Tech Stocks’ Bloodbath: Why the Nasdaq’s 4.2% Plunge Signals More Pain Ahead
The Nasdaq’s 4.2% Friday drop—its worst since April 2025—wasn’t just about oil. It was a reckoning for the tech sector, which had rallied on hopes of a Fed rate-cutting pivot. But strong jobs data and fears of sticky inflation sent investors fleeing. The iShares Semiconductor ETF, up 5% Monday after a 10% Friday plunge, illustrates the volatility: chip stocks like Micron (up 9% after a 13% Friday drop) and Nvidia are now caught between geopolitical risks and domestic economic uncertainty.

For more on this story, see Crude Oil Prices Drop 5% as US and Iran Near Strait of Hormuz Peace Deal.
Asia’s markets bore the brunt. South Korea’s Kospi index fell 8%—its worst day since the 2024 election of Donald Trump, which had sent cryptocurrencies soaring. Samsung dropped 10%, SK Hynix shed 7.7%, and Tokyo’s Nikkei lost nearly 4%. The rout wasn’t just about Iran-Israel; it was about the Fed. “Rising borrowing costs reduce the present value of future earnings and can also weigh on investment spending,” noted Ipek Ozkardeskaya, senior analyst at Swissquote. “Both tend to hurt technology stocks more than other sectors because a larger share of their valuation depends on future growth.”
“Blockbuster offerings have marked the peak of excess in past market cycles, so there seems to be an awkward silence around what this could signal for sentiment.”
The SpaceX IPO: Why Elon Musk’s $75 Billion Debut Could Be the Market’s Biggest Test Yet
Amid the chaos, one event looms: SpaceX’s IPO, set for Friday. The rockets-to-AI behemoth, led by Elon Musk, aims to raise $75 billion—the largest IPO in history. The timing couldn’t be worse. Investors are already skittish after the Nasdaq’s rout, and the tech sector’s overvaluation is a ticking time bomb. “Many investors seem restrained and skeptical,” Cox said. “But can that temperament exist when the biggest IPO of all time is on deck?”
The SpaceX offering isn’t just about rockets—it’s about AI infrastructure in space and Musk’s long-term bets on Mars. But with oil prices spiking and tech stocks bleeding, the IPO could expose just how stretched valuations have become. “That’s not what you’d expect in a high-rate, high-inflation environment,” Cox warned. “These strategies may be vulnerable to disappointment if cost pressures stay elevated.”

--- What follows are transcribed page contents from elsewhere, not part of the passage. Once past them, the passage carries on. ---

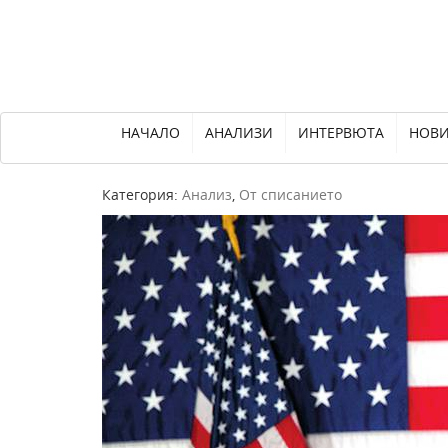
НАЧАЛО
АНАЛИЗИ
ИНТЕРВЮТА
НОВ
Категория:
Анализ
,
От списанието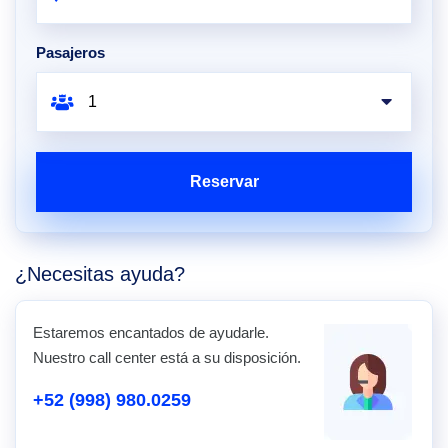
Pasajeros
Reservar
¿Necesitas ayuda?
Estaremos encantados de ayudarle.
Nuestro call center está a su disposición.
+52 (998) 980.0259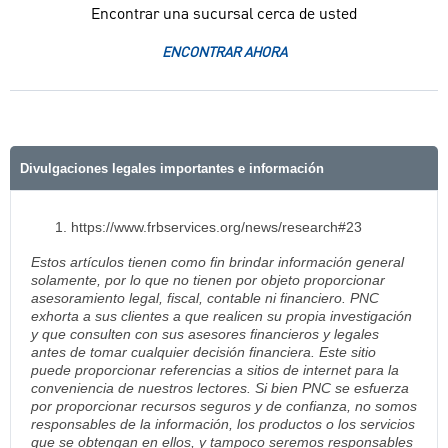
Encontrar una sucursal cerca de usted
ENCONTRAR AHORA
Divulgaciones legales importantes e información
https://www.frbservices.org/news/research#23
Estos artículos tienen como fin brindar información general
solamente, por lo que no tienen por objeto proporcionar
asesoramiento legal, fiscal, contable ni financiero. PNC
exhorta a sus clientes a que realicen su propia investigación
y que consulten con sus asesores financieros y legales
antes de tomar cualquier decisión financiera. Este sitio
puede proporcionar referencias a sitios de internet para la
conveniencia de nuestros lectores. Si bien PNC se esfuerza
por proporcionar recursos seguros y de confianza, no somos
responsables de la información, los productos o los servicios
que se obtengan en ellos, y tampoco seremos responsables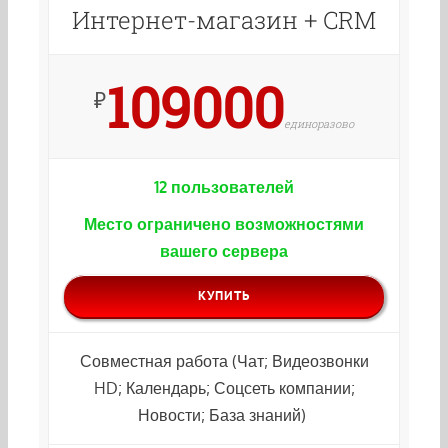
Интернет-магазин + CRM
109000
₽
единоразово
12 пользователей
Место ограничено возможностями
вашего сервера
КУПИТЬ
Совместная работа (Чат; Видеозвонки
HD; Календарь; Соцсеть компании;
Новости; База знаний)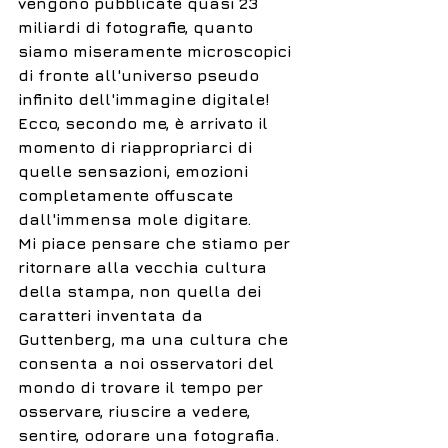
vengono pubblicate quasi 23 
miliardi di fotografie, quanto 
siamo miseramente microscopici 
di fronte all'universo pseudo 
infinito dell'immagine digitale!
Ecco, secondo me, è arrivato il 
momento di riappropriarci di 
quelle sensazioni, emozioni 
completamente offuscate 
dall'immensa mole digitare.
Mi piace pensare che stiamo per 
ritornare alla vecchia cultura 
della stampa, non quella dei 
caratteri inventata da 
Guttenberg, ma una cultura che 
consenta a noi osservatori del 
mondo di trovare il tempo per 
osservare, riuscire a vedere, 
sentire, odorare una fotografia.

This follows our earlier report, Oil Heads for Biggest Monthly Drop Since 2020.
What Happens Next: Three Scenarios for Oil, Markets, and the Ceasefire
The next 72 hours will determine whether this is a temporary spike or the start of a new crisis.

- Ceasefire Holds: If Iran and Israel de-escalate, oil could retreat from its peaks, but the damage to tech stocks may persist as investors digest the Fed’s hawkish stance.

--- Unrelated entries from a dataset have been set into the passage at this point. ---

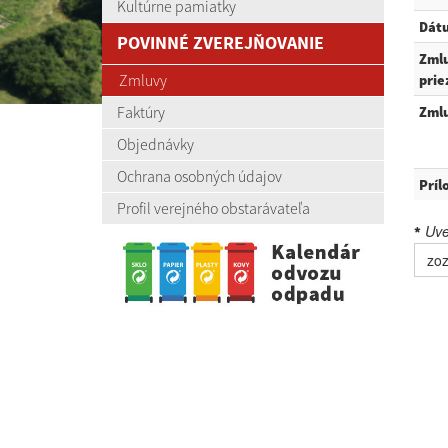
Kultúrne pamiatky
Dátu
POVINNÉ ZVEREJŇOVANIE
Zmlu
Zmluvy
prie
Faktúry
Zmlu
Objednávky
Ochrana osobných údajov
Príl
Profil verejného obstarávateľa
Uved
*
zo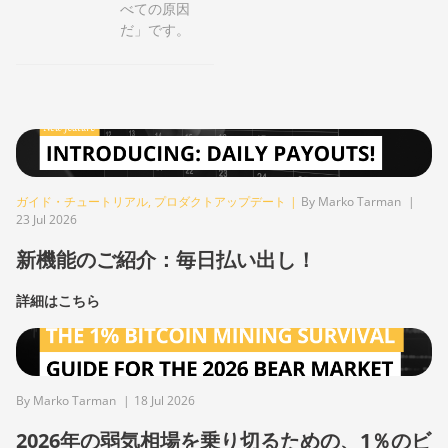
べての原因
だ」です。
ガイド・チュートリアル
,
プロダクトアップデート
|
By Marko Tarman
|
23 Jul 2026
新機能のご紹介：毎日払い出し！
詳細はこちら
By Marko Tarman
|
18 Jul 2026
2026年の弱気相場を乗り切るための、1％のビ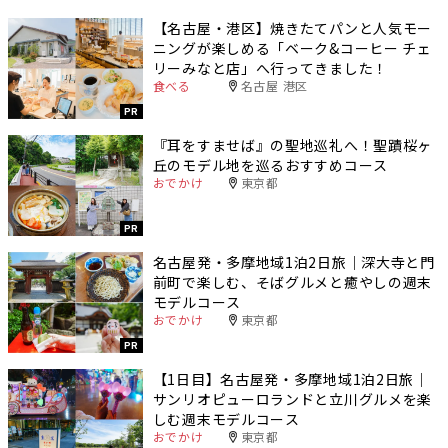
【名古屋・港区】焼きたてパンと人気モー
ニングが楽しめる「ベーク&コーヒー チェ
リーみなと店」へ行ってきました！
食べる
名古屋 港区
PR
『耳をすませば』の聖地巡礼へ！聖蹟桜ヶ
丘のモデル地を巡るおすすめコース
おでかけ
東京都
PR
名古屋発・多摩地域1泊2日旅｜深大寺と門
前町で楽しむ、そばグルメと癒やしの週末
モデルコース
おでかけ
東京都
PR
【1日目】名古屋発・多摩地域1泊2日旅｜
サンリオピューロランドと立川グルメを楽
しむ週末モデルコース
おでかけ
東京都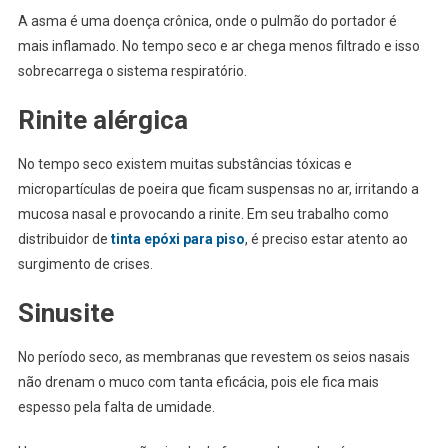
A asma é uma doença crônica, onde o pulmão do portador é
mais inflamado. No tempo seco e ar chega menos filtrado e isso
sobrecarrega o sistema respiratório.
Rinite alérgica
No tempo seco existem muitas substâncias tóxicas e
micropartículas de poeira que ficam suspensas no ar, irritando a
mucosa nasal e provocando a rinite. Em seu trabalho como
distribuidor de
tinta epóxi para piso
, é preciso estar atento ao
surgimento de crises.
Sinusite
No período seco, as membranas que revestem os seios nasais
não drenam o muco com tanta eficácia, pois ele fica mais
espesso pela falta de umidade.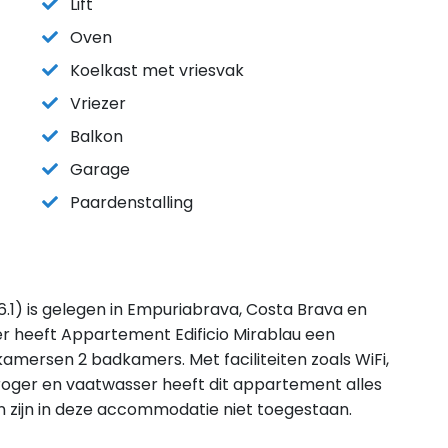
Lift
Oven
Koelkast met vriesvak
Vriezer
Balkon
Garage
Paardenstalling
.1) is gelegen in Empuriabrava, Costa Brava en
r heeft Appartement Edificio Mirablau een
amersen 2 badkamers. Met faciliteiten zoals WiFi,
oger en vaatwasser heeft dit appartement alles
ren zijn in deze accommodatie niet toegestaan.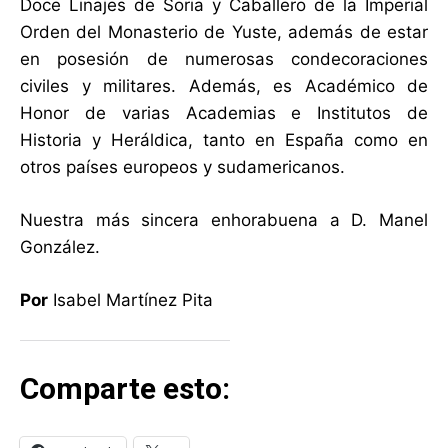
Doce Linajes de Soria y Caballero de la Imperial
Orden del Monasterio de Yuste, además de estar
en posesión de numerosas condecoraciones
civiles y militares. Además, es Académico de
Honor de varias Academias e Institutos de
Historia y Heráldica, tanto en España como en
otros países europeos y sudamericanos.
Nuestra más sincera enhorabuena a D. Manel
González.
Por
Isabel Martínez Pita
Comparte esto: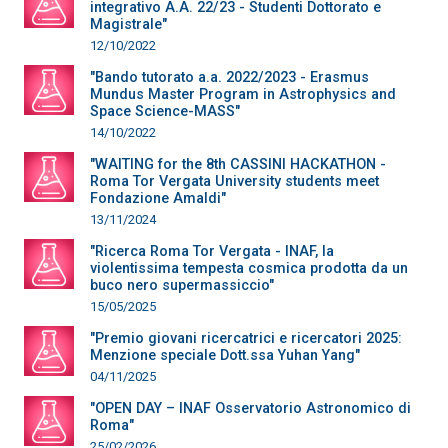
integrativo A.A. 22/23 - Studenti Dottorato e
Magistrale"
12/10/2022
"Bando tutorato a.a. 2022/2023 - Erasmus
Mundus Master Program in Astrophysics and
Space Science-MASS"
14/10/2022
"WAITING for the 8th CASSINI HACKATHON -
Roma Tor Vergata University students meet
Fondazione Amaldi"
13/11/2024
"Ricerca Roma Tor Vergata - INAF, la
violentissima tempesta cosmica prodotta da un
buco nero supermassiccio"
15/05/2025
"Premio giovani ricercatrici e ricercatori 2025:
Menzione speciale Dott.ssa Yuhan Yang"
04/11/2025
"OPEN DAY – INAF Osservatorio Astronomico di
Roma"
25/02/2026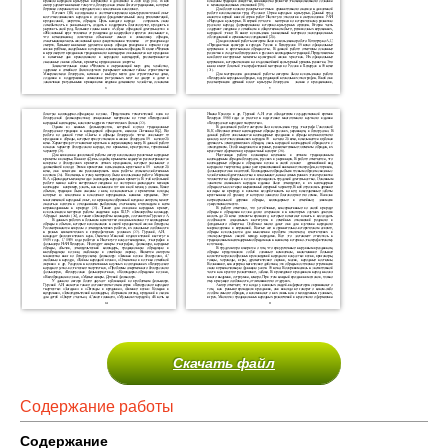
Скачать файл
Содержание работы
Содержание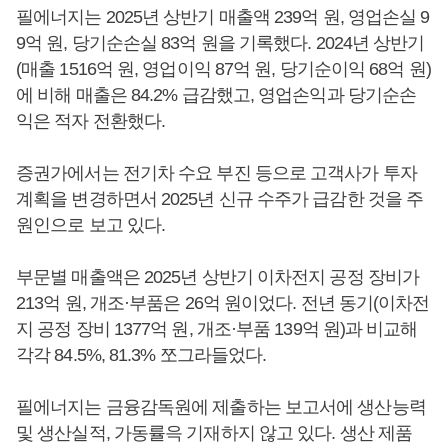
필에너지는 2025년 상반기 매출액 239억 원, 영업손실 9
9억 원, 당기순손실 83억 원을 기록했다. 2024년 상반기
(매출 1516억 원, 영업이익 87억 원, 당기순이익 68억 원)
에 비해 매출은 84.2% 급감했고, 영업손익과 당기순손
익은 적자 전환했다.
증권가에서는 전기차 수요 부진 등으로 고객사가 투자
계획을 변경하면서 2025년 신규 수주가 급감한 것을 주
원인으로 보고 있다.
부문별 매출액은 2025년 상반기 이차전지 공정 장비가
213억 원, 개조·부품은 26억 원이었다. 전년 동기(이차전
지 공정 장비 1377억 원, 개조·부품 139억 원)과 비교해
각각 84.5%, 81.3% 쪼그라들었다.
필에너지는 금융감독원에 제출하는 보고서에 생산능력
및 생산실적, 가동률윽 기재하지 않고 있다. 생산 제품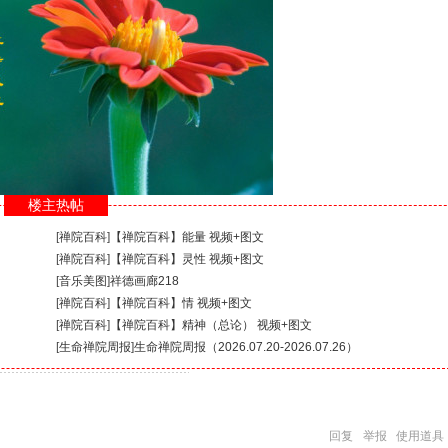
楼主热帖
[
禅院百科
]
【禅院百科】能量 视频+图文
[
禅院百科
]
【禅院百科】灵性 视频+图文
[
音乐美图
]
祥德画廊218
[
禅院百科
]
【禅院百科】情 视频+图文
[
禅院百科
]
【禅院百科】精神（总论） 视频+图文
[
生命禅院周报
]
生命禅院周报（2026.07.20-2026.07.26）
回复
举报
使用道具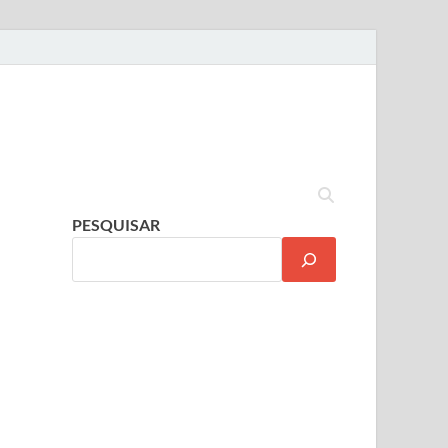
PESQUISAR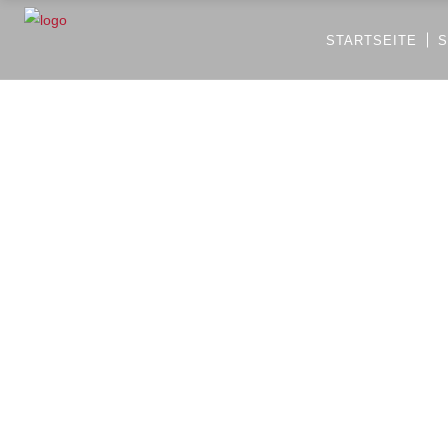
STARTSEITE
S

- Escalation Continues: A full-blown conflict could send crude above $100, triggering a global energy shock and a sell-off in risk assets like bitcoin (now hovering near $63,000 after Friday’s plunge below $60,000).
- SpaceX IPO Tests Sentiment: If the IPO proceeds smoothly, it could signal confidence in Musk’s vision. If it stumbles, it may accelerate the unwinding of tech’s bull market.

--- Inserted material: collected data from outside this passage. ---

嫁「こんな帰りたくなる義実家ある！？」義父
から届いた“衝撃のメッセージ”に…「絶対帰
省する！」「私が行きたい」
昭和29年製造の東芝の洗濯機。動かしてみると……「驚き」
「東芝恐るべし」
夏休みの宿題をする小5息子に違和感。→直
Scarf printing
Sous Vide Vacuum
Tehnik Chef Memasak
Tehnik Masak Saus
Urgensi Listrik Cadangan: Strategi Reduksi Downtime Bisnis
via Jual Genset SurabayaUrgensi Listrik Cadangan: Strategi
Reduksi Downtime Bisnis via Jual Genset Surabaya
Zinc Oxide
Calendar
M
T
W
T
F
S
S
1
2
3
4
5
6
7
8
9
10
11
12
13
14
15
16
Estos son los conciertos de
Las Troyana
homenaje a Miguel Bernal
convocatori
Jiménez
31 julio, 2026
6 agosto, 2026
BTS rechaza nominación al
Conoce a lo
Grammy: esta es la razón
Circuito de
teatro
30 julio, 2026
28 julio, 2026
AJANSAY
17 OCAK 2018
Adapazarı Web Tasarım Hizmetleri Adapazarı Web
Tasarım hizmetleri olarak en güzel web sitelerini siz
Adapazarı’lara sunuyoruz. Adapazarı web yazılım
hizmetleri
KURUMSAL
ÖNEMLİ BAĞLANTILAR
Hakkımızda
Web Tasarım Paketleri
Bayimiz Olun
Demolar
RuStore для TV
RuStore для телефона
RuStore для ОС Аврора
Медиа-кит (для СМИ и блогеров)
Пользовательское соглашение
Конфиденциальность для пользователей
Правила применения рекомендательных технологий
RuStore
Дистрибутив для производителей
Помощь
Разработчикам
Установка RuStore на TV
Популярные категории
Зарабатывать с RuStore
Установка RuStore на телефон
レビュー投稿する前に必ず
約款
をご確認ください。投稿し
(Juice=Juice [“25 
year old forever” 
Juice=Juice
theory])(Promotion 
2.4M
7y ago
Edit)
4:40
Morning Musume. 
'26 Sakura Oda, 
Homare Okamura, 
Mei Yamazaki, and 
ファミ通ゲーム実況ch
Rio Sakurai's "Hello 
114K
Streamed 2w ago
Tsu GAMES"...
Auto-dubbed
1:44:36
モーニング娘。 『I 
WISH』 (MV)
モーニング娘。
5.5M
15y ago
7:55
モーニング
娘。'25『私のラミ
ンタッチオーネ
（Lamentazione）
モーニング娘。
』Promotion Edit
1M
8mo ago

The bigger question is whether this is a one-off shock or the beginning of a broader market reckoning. The Fed’s next move, Iran’s long-term strategy, and SpaceX’s ability to justify its valuation will all play a role. One thing is clear: the market’s complacency is over.
The Bottom Line: Why This Week Could Redefine 2026’s Market Narrative
Monday’s moves weren’t just about oil or tech—they were about the fragility of the market’s post-March rally. The ceasefire’s collapse, the Nasdaq’s plunge, and the SpaceX IPO’s looming debut all point to a single truth: investors are no longer betting on endless growth. The question now is whether this is a correction or the start of something worse.
For now, the market is holding—but the cracks are showing.